Testing of a Loop Heat Pipe with Two Evaporators and Two Condensers

Most existing Loop Heat Pipes (LHPs) consist of one single evaporator and one single condenser. LHPs with multiple evaporators will be very desirable for cooling multiple heat sources or a heat source with large thermal footprints. Extending the LHP technology to include multiple evaporators and multiple condensers faces some challenges, including the interaction between individual compensation chambers, operating temperature stability, and adaptability to rapid power and sink temperature transients. This paper describe extensive testing of an LHP with two evaporators and two condensers. Tests performed include start-up, power cycle, sink temperature cycle, reservoir temperature cycle, and capillary limit. Test results showed that the loop could operate successfully under various heat load and sink conditions.
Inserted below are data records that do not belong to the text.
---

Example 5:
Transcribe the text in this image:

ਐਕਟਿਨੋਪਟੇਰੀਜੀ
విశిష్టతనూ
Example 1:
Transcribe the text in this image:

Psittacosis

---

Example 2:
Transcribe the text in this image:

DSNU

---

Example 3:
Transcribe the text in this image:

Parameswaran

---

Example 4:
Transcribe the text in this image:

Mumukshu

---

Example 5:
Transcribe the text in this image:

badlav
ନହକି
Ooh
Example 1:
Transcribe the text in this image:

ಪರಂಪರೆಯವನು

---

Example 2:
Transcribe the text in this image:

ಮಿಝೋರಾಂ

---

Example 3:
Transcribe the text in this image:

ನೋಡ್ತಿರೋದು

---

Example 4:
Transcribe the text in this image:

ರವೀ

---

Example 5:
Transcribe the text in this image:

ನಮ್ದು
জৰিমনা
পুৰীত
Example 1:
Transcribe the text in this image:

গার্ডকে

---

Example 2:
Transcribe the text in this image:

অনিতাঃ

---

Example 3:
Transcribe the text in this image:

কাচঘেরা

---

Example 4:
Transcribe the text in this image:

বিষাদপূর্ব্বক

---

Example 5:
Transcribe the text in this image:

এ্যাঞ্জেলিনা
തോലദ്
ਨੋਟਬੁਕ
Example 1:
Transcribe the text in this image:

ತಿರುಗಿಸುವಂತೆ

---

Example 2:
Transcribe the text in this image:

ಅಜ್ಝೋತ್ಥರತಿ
The loop operating temperature is a function of the total heat load, the heat load distribution between the two evaporators, and temperatures of the two condenser sinks. Under most conditions, only one reservoir contained two-phase fluid and the other reservoir was completely liquid filled. Moreover, control of the loop operating temperature could shift from one reservoir to the other as the test condition changed.
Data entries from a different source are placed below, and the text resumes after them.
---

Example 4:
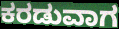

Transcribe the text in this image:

ಕರಡುವಾಗ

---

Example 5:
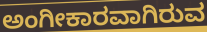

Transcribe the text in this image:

ಅಂಗೀಕಾರವಾಗಿರುವ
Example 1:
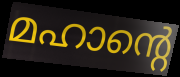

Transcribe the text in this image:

മഹാന്റെ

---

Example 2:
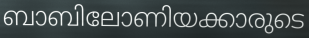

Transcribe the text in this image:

ബാബിലോണിയക്കാരുടെ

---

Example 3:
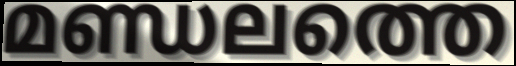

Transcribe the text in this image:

മണ്ഡലത്തെ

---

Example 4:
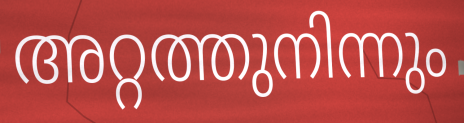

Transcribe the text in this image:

അറ്റത്തുനിന്നും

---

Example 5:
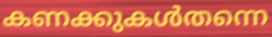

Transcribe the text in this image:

Active Control of the Operating Temperature in a Loop Heat Pipe with Two Evaporators and Two Condensers

The operating temperature of a loop heat pipe (LHP) with multiple evaporators is a function of the total heat load, heat load distribution among evaporators, condenser temperature and ambient temperature. Because of the many variables involved, the operating temperature also showed more hystereses than an LHP with a single evaporator. Tight temperature control can be achieved by controlling its compensation chamber (CC) temperatures at the desired set point. This paper describes a test program on active control of the operating temperature in an LHP with two evaporators and two condensers. Temperature control was achieved by heating one or both CCs. Tests performed included start-up, power cycle, sink temperature cycle, CC temperature cycle, and capillary limit. Test results show that, regardless one or two CCs were heated to the set point temperature, one of CCs was always flooded with liquid. The loop could operate successfully at the desired set point temperature under most conditions, including some fast transients. At low heat loads, however, the CC temperature could suddenly increase above the set point temperature, possibly due to a sudden change of the vapor content inside the evaporator core.
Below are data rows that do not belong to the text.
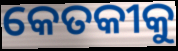
କେତକୀକୁ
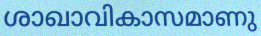
ശാഖാവികാസമാണു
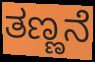
ತಣ್ಣನೆ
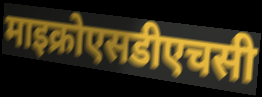
माइक्रोएसडीएचसी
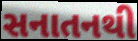
સનાતનથી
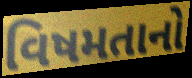
વિષમતાનો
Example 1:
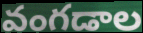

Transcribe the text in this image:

వంగడాల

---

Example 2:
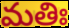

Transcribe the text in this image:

మతిః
Mechanically Pumped Fluid Loop Technologies for Thermal Control of Future Mars Rovers

Mechanically pumped fluid loop has been the basis of thermal control architecture for the last two Mars lander and rover missions and is the key part of the MSL thermal architecture. Several MPFL technologies are being developed for the MSL rover include long-life pumps, thermal control valves, mechanical fittings for use with CFC-11 at elevated temperatures of approx.100 C. Over three years of life tests and chemical compatibility tests on these MPFL components show that MPFL technology is mature for use on MSL. The advances in MPFL technologies for MSL Rover will benefit any future MPFL applications on NASA s Moon, Mars and Beyond Program.